After an initial response to androgen deprivation therapy (ADT) by depletion of gonadal testosterone, re-fueling androgen receptor in metastatic tumors is a critical mechanism required to drive castration resistant prostate cancer (CRPC) progression. Testosterone (T) is generally regarded as an obligate precursor for dihydrotestosterone (DHT) synthesis from adrenal precursors in CRPC and the up-regulation of steroid-5α-reductase isoenzyme-1 (SRD5A1) over SRD5A2 in CRPC is thought to convert T to DHT. Our recent findings demonstrated that an alternative pathway, namely androstenedione (AD) → 5α-androstanedione (5α-dione) → DHT, is dominant in CRPC. In this alternative pathway, AD prevails over T as a preferred substrate for 5α-reduction in CPRC. In particular, SRD5A1-mediated conversion of AD to 5α-dione is a prerequisite for converting adrenal steroids to DHT and for CRPC growth in mouse xenograft models. How 5α-dione is processed in CRPC is unknown. There are two possible routes from 5α-dione to DHT in the alternative pathway. The first route is direct 17-ketoreduction of 5α-dione by 17β-hydroxysteroid dehydrogenase-3 (17βHSD3) or 17βHSD5 (also known as aldo-keto reductase family 1, member C3, AKR1C3), both of which are up-regulated in CRPC progression. The second route is through a circuitous pathway, which requires 3-keto-reduction to 3α-hydroxyl, prior to 17-keto-reduction, namely 5α-dione → androsterone (AST) → 5α-androstane- 3α,17β-diol (Adiol) → DHT. Here, we show that ectopic expression of HSD17B5 in 293T cells efficiently converts 5α-dione to DHT, whereas AKR1C2 robustly catalyzes 5α-dione to AST and ultimately to DHT. This suggests that metabolism of 5α-dione may be determined by the relative expression and enzymatic activities of AKR1C3 and AKR1C2. These findings offer insights into the synthesis of DHT in CRPC and for the development of new therapeutic strategies.

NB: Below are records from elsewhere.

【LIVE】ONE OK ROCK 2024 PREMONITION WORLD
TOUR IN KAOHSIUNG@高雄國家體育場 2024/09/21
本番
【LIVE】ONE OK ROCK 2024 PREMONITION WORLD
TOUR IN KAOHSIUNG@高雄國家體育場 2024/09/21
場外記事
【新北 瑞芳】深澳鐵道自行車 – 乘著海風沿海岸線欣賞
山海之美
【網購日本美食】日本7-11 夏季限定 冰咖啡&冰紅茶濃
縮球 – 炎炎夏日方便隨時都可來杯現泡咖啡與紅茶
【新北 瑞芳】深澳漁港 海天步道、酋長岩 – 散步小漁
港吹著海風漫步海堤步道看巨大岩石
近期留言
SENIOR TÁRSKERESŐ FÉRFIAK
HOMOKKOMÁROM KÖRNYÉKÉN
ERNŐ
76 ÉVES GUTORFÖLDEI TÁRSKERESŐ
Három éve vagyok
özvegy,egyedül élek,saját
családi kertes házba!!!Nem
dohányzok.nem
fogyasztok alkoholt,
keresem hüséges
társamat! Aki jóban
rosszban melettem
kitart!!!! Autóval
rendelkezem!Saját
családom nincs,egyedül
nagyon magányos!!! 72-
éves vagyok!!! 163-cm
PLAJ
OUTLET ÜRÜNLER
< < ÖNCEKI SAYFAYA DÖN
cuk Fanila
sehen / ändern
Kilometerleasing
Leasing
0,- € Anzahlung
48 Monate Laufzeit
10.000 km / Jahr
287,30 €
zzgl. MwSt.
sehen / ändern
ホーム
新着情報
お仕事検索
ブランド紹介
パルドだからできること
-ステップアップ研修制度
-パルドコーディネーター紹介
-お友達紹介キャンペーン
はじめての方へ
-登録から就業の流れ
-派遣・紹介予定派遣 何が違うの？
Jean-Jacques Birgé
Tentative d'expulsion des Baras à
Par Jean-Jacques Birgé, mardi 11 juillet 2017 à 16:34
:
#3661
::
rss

Citation Format: Kai-Hsiung Chang, Amy Li, Nima Sharifi. Delineating the metabolic pathway to DHT in castration-resistant prostate cancer [abstract]. In: Proceedings of the AACR Special Conference on Advances in Prostate Cancer Research; 2012 Feb 6-9; Orlando, FL. Philadelphia (PA): AACR; Cancer Res 2012;72(4 Suppl):Abstract nr B2.